The <typedef> in the example creates a <thread> type. That is just a bit of fun which I'll use in an example later. It does show the typedefing of a type from outside the ant library however.

<taskdef> is pretty obvious. It identifies a taskname with a class from the library. The import task, which I have not yet implemented will allow this name to be aliased - something like

<import libid="ant.file" task="echo" alias="antecho"/>

Tasks are not made available automatically. The build file must state which tasks it wants to use using an <import> task. This is similar to Java's import statement. Similarly classes whose ids start with "ant." are fully imported at the start of execution.

Mutant Configuration

When mutant starts execution, it reads in a config file. Actually it attempts to read two files, one from $ANT_HOME/conf/antconfig.xml and another from $HOME/.ant/antconfig.xml. Others could be added even specified in the command line. These config files are used to provide two things - libpaths and task dirs.

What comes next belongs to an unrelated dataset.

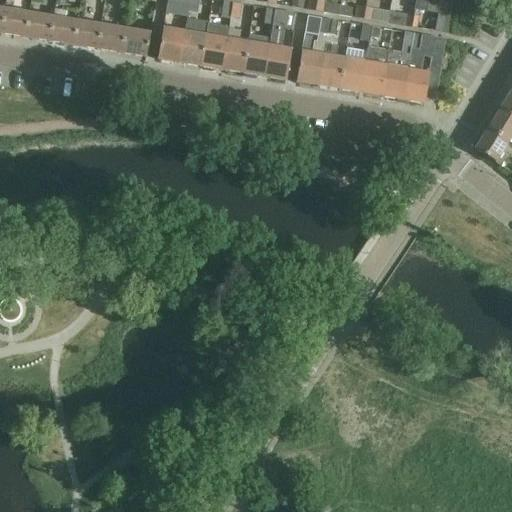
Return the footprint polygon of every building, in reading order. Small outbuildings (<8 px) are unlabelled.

Taskdirs are locations to search for additional ant libraries. As people bundle Ant tasks and types with their products, it will not be practical to bundle all this into ANT_HOME/lib. These additional dirs are scanned for ant libraries. All .zip/.jar/.tsk files which contain the META-INF/antlib.xml file will be processed.

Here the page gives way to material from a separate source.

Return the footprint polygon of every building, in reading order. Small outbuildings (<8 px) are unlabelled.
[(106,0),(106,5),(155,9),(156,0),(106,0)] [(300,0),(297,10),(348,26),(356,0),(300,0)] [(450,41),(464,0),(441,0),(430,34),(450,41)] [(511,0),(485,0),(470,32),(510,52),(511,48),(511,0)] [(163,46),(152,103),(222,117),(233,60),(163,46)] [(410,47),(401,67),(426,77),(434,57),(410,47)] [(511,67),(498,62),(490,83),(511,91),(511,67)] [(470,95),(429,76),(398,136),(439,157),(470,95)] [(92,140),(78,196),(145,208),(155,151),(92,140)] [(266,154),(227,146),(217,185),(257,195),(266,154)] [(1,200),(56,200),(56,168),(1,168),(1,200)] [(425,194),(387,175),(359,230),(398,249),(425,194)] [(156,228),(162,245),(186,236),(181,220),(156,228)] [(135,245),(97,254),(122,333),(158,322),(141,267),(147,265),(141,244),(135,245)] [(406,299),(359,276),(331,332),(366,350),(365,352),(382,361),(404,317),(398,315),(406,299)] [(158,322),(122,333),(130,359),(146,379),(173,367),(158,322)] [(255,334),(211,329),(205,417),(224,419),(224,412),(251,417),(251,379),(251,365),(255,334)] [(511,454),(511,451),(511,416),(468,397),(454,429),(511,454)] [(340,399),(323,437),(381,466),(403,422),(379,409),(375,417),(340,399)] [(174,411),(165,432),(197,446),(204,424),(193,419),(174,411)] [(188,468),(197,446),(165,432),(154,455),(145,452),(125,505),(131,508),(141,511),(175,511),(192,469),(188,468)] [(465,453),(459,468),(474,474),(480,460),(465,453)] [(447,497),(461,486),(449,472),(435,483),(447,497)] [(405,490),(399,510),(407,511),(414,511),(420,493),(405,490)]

Sometimes, of course, the tasks and the libraries upon which they depend are not produced by the same people. It is not feasible to go in and edit manifests to connect the ant library with its required support jars, so the libpath element in the config file is used to specify additional paths to be added to a library's classloader. An example config would be
<antconfig>
  <libpath libid="ant.file" path="fubar"/>
  <libpath libid="ant.file" url="http://fubar"/>
</antconfig>
Obviously other information can be added to the config - standard property values, compiler prefs, etc. I haven't done that yet. User level config override system level configs.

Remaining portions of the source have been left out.